Quando a reportagem se preparava para deixar o hospital, deparou com a chegada de uma quarta vítima. Ruquia, de 15 anos, proveniente da província vizinha de Badghis. Ela apresentava 45% do corpo queimado. A mãe disse aos médicos que a filha havia se acidentado fazendo chá. "Mentira", sussurrou o enfermeiro. "Sinta o cheiro de querosene que exala do corpo dela." A menina estava casada havia um ano.

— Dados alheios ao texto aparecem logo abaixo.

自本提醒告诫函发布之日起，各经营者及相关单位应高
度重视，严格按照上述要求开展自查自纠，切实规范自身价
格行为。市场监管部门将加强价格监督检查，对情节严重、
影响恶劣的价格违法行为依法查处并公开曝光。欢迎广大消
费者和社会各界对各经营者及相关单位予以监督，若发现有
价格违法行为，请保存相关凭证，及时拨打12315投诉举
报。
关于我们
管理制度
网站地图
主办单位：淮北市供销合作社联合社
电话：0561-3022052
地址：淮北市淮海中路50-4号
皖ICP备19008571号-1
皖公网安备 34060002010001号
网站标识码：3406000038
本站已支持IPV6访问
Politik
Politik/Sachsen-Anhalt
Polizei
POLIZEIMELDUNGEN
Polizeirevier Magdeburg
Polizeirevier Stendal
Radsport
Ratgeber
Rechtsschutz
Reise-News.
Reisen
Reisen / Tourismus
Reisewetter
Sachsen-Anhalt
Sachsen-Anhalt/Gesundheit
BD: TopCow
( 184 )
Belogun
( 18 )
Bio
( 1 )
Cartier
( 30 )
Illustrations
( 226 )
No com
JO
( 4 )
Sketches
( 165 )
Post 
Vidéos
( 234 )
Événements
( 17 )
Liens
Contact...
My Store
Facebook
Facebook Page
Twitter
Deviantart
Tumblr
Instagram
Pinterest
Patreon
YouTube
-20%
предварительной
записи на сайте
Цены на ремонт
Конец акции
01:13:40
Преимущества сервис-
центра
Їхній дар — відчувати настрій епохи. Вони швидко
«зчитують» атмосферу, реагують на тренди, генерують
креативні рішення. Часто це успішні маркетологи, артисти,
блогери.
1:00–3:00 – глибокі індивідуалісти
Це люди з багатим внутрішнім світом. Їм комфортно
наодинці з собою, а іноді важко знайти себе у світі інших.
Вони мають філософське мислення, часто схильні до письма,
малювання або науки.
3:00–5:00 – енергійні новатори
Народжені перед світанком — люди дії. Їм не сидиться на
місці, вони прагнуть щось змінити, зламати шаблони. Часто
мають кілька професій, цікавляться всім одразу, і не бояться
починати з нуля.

A quantidade de mulheres que tentam imolar-se no Afeganistão atingiu o auge em 2004, quando só o hospital de Herat recebeu 350. Desde então, o número de vítimas tem-se mantido estável – e surpreendentemente mais alto do que o registrado no tempo em que o Talibã mandava no país. "Naquele período, quase não recebíamos casos como esses", afirma o diretor da unidade de queimados, Hamayoon Azizi, que há doze anos trabalha no hospital. Isso não quer dizer que as mulheres tinham menos motivos para sofrer no passado. Durante os cinco anos em que esteve no poder, o Talibã proibiu-as de trabalhar e de estudar. Instituiu a pena de apedrejamento para adúlteras e baniu qualquer tipo de entretenimento, incluindo cinema, televisão e até a brincadeira de empinar pipas, tradicional no país. A música também foi vetada, e quem fosse achado com uma fita cassete no carro era preso. Para o médico Azizi, o aumento no número de casos de autoimolação em relação àquele período é fruto do contato que muitas afegãs tiveram com o Irã, onde a prática está disseminada há mais tempo. O Irã faz fronteira com a província de Herat e, com o Paquistão, foi escolhido como refúgio por milhões de afegãos que deixaram o seu país no fim dos anos 90. Com a queda do Talibã, esses refugiados começaram a retornar ao Afeganistão – trazendo, na hipótese do médico, o "know-how" da auto-imolação".